In 2024, Toomemägi (Toome Hill), so central to the city of Tartu, will come to life with light, culture and science. The project is part of the main programme of Tartu 2024: European Capital of Culture. What makes Toomemägi so distinctive has evolved over the centuries. The heart of medieval Tartu and the historic centre of the university have both been located on this hill. Today, Toomemägi is a peaceful park in the centre of the city, and yet very few people end up here. We are adding a new layer of interpretation to the heritage of this hill and welcome people from Tartu, Estonia and all over Europe to wander around here.
Tartu Cathedral will be celebrating its 800th anniversary during Tartu’s year as European Capital of Culture in 2024. To mark the occasion, we are producing a unique work of lighting art for the cathedral which will breathe new life into Toomemägi as an attractive and unconventional destination in the eyes of locals and foreign visitors alike. Tartu Cathedral is the biggest medieval church in Estonia and embodies a dramatic architectural hybridism: one half of the structure currently serves as the University of Tartu Museum, while the other half has been preserved as a unique set of ruins.

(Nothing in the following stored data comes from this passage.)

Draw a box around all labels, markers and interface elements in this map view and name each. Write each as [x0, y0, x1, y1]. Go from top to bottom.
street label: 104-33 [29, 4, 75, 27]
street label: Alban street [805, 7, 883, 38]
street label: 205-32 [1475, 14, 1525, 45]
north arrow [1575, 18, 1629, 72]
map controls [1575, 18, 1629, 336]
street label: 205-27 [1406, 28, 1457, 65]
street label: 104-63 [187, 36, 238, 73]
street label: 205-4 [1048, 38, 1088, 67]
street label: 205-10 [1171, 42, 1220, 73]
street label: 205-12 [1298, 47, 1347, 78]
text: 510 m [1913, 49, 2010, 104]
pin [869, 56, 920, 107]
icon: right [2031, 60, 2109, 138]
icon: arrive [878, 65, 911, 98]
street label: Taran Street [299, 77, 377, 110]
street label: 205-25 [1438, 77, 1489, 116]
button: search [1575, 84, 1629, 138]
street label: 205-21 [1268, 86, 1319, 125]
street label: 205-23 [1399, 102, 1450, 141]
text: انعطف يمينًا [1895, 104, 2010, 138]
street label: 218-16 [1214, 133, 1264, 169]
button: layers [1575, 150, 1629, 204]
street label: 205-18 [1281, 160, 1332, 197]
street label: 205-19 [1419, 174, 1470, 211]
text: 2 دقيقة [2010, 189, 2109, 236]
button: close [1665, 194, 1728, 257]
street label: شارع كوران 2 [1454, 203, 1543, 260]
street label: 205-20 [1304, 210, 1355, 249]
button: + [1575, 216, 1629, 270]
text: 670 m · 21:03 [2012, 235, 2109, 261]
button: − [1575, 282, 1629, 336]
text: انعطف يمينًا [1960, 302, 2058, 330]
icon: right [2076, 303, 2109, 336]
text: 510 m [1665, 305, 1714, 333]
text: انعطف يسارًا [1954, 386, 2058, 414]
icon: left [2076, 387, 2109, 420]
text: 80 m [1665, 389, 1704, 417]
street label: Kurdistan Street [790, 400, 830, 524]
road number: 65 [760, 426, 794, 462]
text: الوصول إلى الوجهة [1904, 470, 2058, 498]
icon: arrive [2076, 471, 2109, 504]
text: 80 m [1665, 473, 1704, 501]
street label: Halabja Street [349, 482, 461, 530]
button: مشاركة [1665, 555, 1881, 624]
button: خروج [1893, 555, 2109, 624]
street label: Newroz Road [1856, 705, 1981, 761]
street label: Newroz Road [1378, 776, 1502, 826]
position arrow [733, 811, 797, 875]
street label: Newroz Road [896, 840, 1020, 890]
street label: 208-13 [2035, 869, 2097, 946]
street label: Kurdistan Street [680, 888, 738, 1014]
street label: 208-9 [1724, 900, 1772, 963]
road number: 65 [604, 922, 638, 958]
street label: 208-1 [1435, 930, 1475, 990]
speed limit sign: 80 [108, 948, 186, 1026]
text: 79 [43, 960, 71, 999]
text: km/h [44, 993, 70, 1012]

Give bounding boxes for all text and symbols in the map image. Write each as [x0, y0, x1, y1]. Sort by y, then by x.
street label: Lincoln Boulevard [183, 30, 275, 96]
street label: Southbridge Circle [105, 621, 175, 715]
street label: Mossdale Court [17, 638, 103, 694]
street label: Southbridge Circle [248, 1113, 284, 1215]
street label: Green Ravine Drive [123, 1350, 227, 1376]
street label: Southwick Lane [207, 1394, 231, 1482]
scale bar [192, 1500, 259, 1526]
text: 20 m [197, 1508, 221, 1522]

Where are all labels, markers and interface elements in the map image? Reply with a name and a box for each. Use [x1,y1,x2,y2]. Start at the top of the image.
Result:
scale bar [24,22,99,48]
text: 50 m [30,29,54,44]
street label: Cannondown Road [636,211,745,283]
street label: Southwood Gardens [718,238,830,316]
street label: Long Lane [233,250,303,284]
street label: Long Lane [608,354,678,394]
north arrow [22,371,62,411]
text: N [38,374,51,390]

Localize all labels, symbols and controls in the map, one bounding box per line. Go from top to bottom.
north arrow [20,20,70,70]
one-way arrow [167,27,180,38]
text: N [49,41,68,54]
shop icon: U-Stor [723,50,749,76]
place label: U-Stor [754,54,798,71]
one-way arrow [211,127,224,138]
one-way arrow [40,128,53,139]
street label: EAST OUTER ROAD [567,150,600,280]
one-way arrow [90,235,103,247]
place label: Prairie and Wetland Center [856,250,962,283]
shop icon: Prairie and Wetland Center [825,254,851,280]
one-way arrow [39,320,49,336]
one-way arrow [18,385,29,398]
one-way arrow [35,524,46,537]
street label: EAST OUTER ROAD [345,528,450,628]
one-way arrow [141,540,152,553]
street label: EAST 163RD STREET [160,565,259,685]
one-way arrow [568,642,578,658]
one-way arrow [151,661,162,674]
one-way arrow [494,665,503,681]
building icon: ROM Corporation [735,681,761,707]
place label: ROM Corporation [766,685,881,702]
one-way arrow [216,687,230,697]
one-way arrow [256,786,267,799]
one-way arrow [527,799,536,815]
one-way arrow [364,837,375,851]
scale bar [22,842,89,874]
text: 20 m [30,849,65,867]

An international competition was launched in 2023 for concepts for the artistic lighting solution. It was won by the renowned Belgian lighting design agency Light-to-Light – which boasts extensive experience all over Europe – in cooperation with lighting artists Chiara Carucci (Italy) and Alfred Sà (Spain). Their winning work, ‘Sunrise and Sunset’, was inspired by the story Dawn and Dusk by Estonia’s Friedrich Robert Faehlmann and combines Nordic folklore with modern technology. The lighting solution is both economical and dynamic, will change throughout the night and will relate in a new way to the surrounding natural environment and the people who live in the area.
As a result of the project, the visually attractive cathedral will be an inspiring destination for everyone in Tartu – one which prompts them to interpret cultural heritage in what is quite literally a new light. ‘Toomemägi Revisited’ will inspire the innovative, creative and environmentally aware development of urban space. Visitors to the hill will also get to enjoy special light shows. This will provide an opportunity to experience Toomemägi’s mystical beauty in a completely new way.
The purpose of the Lifesaver project is to open up genetics, a crucial field of modern science and research, as a symbiosis of art and science. The discipline has obtained an important position on the international stage, as it is connected to various fields of research and life, such as personalised medicine, archaeology and mental health. In Estonia, awareness of genetics in society has grown thanks to the work of the University of Tartu’s Estonian Biobank, which has obtained genetic samples from 20% of Estonia’s adult population.
As a result of the project, the artist produced a work showcasing various aspects of genetics on Toomemägi Hill. The artist behind the Lifesaver project is Valdek Laur, who usually works in the field of digital media, jewellery and metalwork, but is drawn to science communication and the visualisation of complex concepts and data.